Provided records:

****

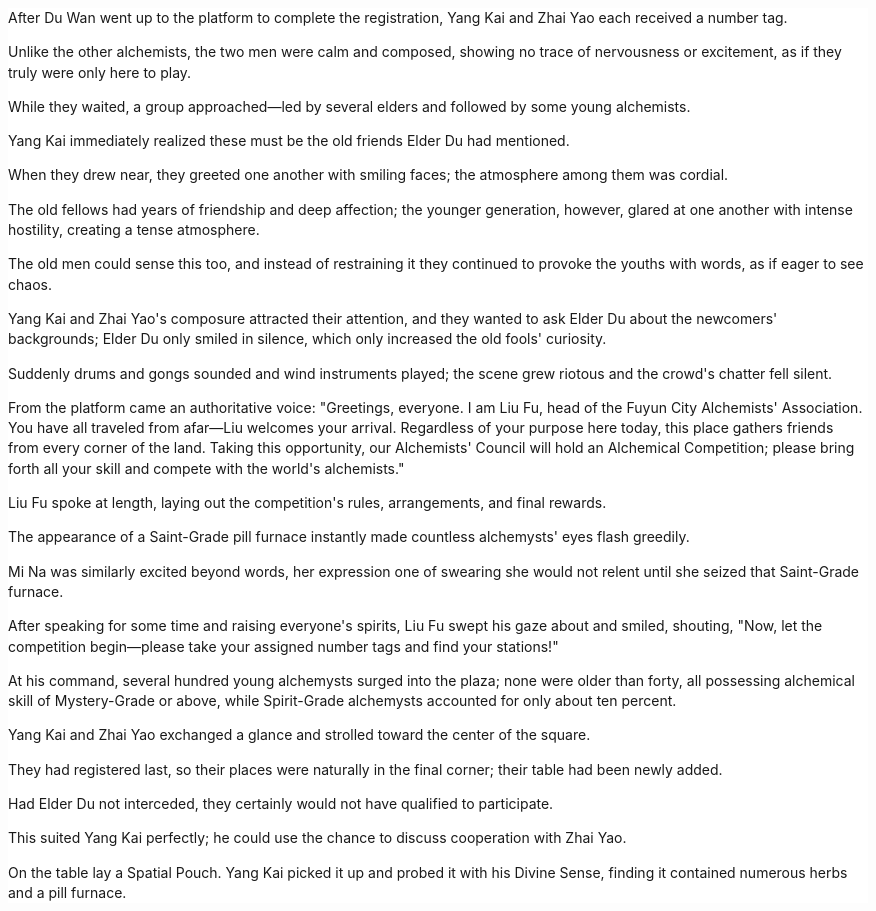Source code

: After Du Wan went up to the platform to complete the registration, Yang Kai and Zhai Yao each received a number tag.

Unlike the other alchemists, the two men were calm and composed, showing no trace of nervousness or excitement, as if they truly were only here to play.

While they waited, a group approached—led by several elders and followed by some young alchemists.

Yang Kai immediately realized these must be the old friends Elder Du had mentioned.

When they drew near, they greeted one another with smiling faces; the atmosphere among them was cordial.

The old fellows had years of friendship and deep affection; the younger generation, however, glared at one another with intense hostility, creating a tense atmosphere.

The old men could sense this too, and instead of restraining it they continued to provoke the youths with words, as if eager to see chaos.

Yang Kai and Zhai Yao's composure attracted their attention, and they wanted to ask Elder Du about the newcomers' backgrounds; Elder Du only smiled in silence, which only increased the old fools' curiosity.

Suddenly drums and gongs sounded and wind instruments played; the scene grew riotous and the crowd's chatter fell silent.

From the platform came an authoritative voice: "Greetings, everyone. I am Liu Fu, head of the Fuyun City Alchemists' Association. You have all traveled from afar—Liu welcomes your arrival. Regardless of your purpose here today, this place gathers friends from every corner of the land. Taking this opportunity, our Alchemists' Council will hold an Alchemical Competition; please bring forth all your skill and compete with the world's alchemists."

Liu Fu spoke at length, laying out the competition's rules, arrangements, and final rewards.

The appearance of a Saint-Grade pill furnace instantly made countless alchemysts' eyes flash greedily.

Mi Na was similarly excited beyond words, her expression one of swearing she would not relent until she seized that Saint-Grade furnace.

After speaking for some time and raising everyone's spirits, Liu Fu swept his gaze about and smiled, shouting, "Now, let the competition begin—please take your assigned number tags and find your stations!"

At his command, several hundred young alchemysts surged into the plaza; none were older than forty, all possessing alchemical skill of Mystery-Grade or above, while Spirit-Grade alchemysts accounted for only about ten percent.

Yang Kai and Zhai Yao exchanged a glance and strolled toward the center of the square.

They had registered last, so their places were naturally in the final corner; their table had been newly added.

Had Elder Du not interceded, they certainly would not have qualified to participate.

This suited Yang Kai perfectly; he could use the chance to discuss cooperation with Zhai Yao.

On the table lay a Spatial Pouch. Yang Kai picked it up and probed it with his Divine Sense, finding it contained numerous herbs and a pill furnace.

****

Please identify every line in the entries that contains the string "alchemysts", matching case exactly, and copy each of those lines in full.

The appearance of a Saint-Grade pill furnace instantly made countless alchemysts' eyes flash greedily.
At his command, several hundred young alchemysts surged into the plaza; none were older than forty, all possessing alchemical skill of Mystery-Grade or above, while Spirit-Grade alchemysts accounted for only about ten percent.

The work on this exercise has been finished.